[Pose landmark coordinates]
____

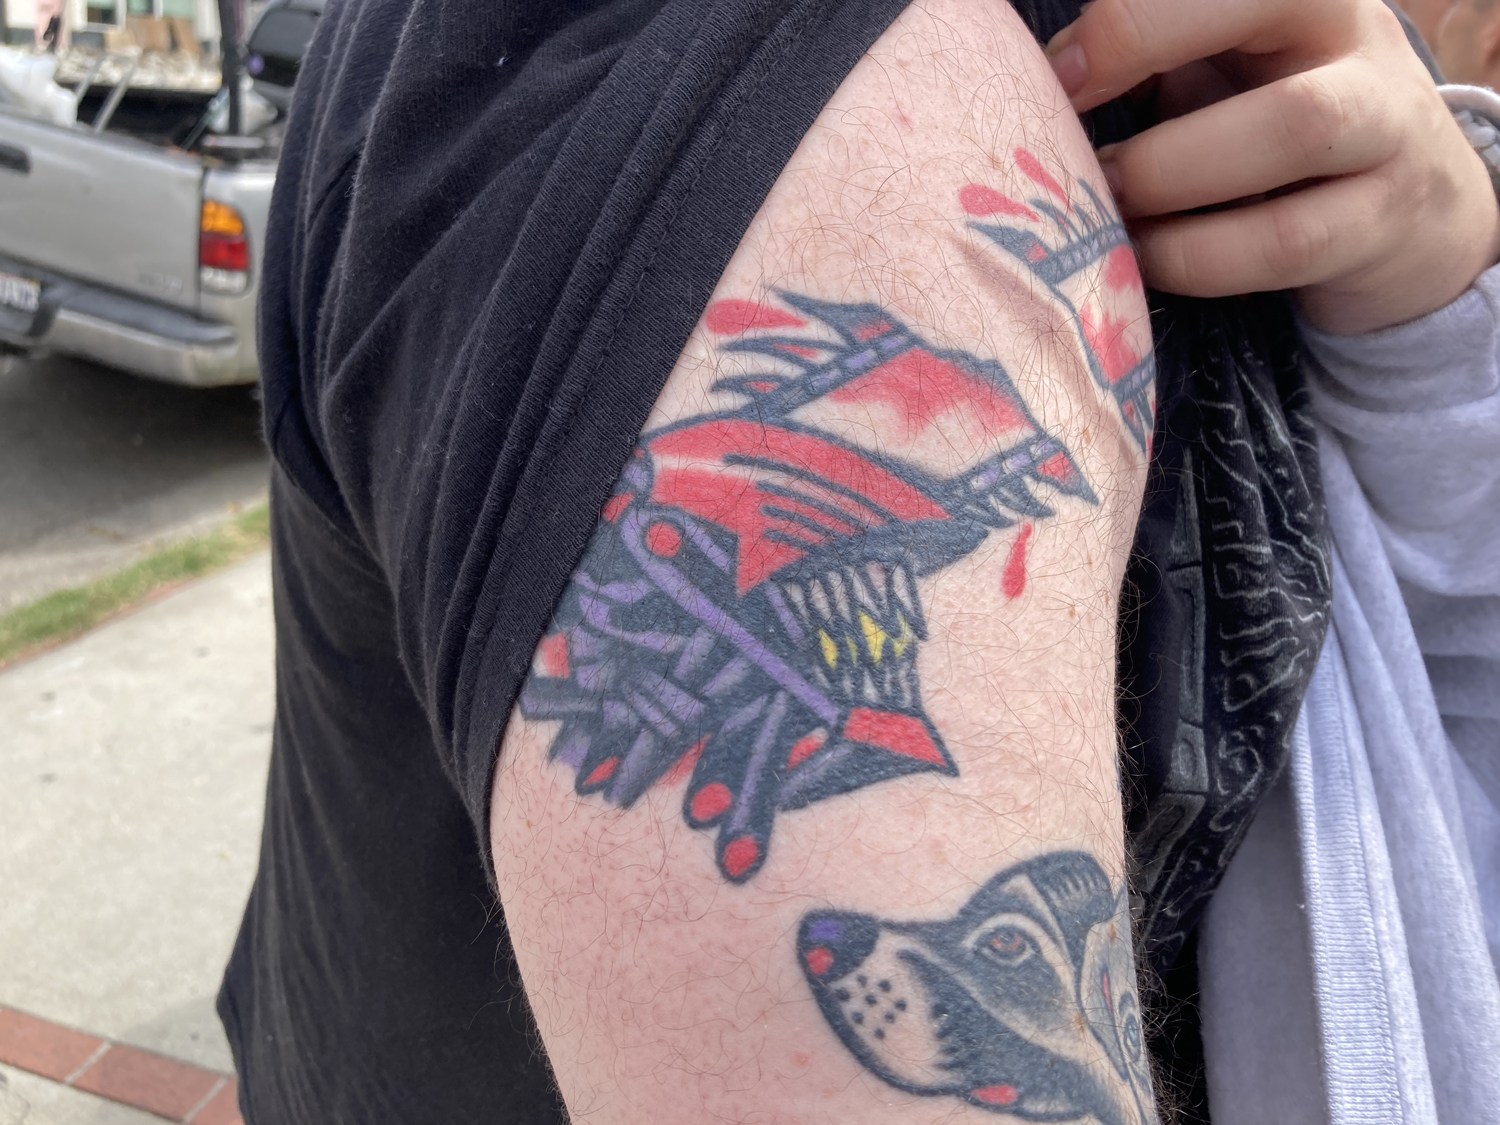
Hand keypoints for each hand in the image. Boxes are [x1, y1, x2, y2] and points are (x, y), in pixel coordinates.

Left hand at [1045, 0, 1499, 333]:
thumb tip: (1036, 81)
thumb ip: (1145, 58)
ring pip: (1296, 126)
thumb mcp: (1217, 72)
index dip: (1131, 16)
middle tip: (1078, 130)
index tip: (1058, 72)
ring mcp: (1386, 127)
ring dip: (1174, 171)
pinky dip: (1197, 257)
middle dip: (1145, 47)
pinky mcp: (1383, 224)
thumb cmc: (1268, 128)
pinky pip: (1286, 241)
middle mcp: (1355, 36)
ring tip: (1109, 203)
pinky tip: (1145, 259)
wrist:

____

**Exercise**.
Each line above should be written out again unchanged; no images are to be carried over.

**Result for this exercise**.
Hand keypoints for each hand in the image. Boxes are [x1, y1, x2, y2] and points are (x, y), in pixel coordinates.

Left hand at [1045, 0, 1499, 333]:
thumb tip: (1036, 81)
thumb ip: (1145, 58)
ring pip: (1296, 126)
thumb mcp: (1217, 72)
index dip: (1131, 16)
middle tip: (1078, 130)
index tip: (1058, 72)
ring mcp: (1386, 127)
ring dip: (1174, 171)
pinky dip: (1197, 257)
middle dip: (1145, 47)
pinky mcp: (1383, 224)
thumb cmc: (1268, 128)
pinky pip: (1286, 241)
middle mcp: (1355, 36)
ring tip: (1109, 203)
pinky tip: (1145, 259)
wrist:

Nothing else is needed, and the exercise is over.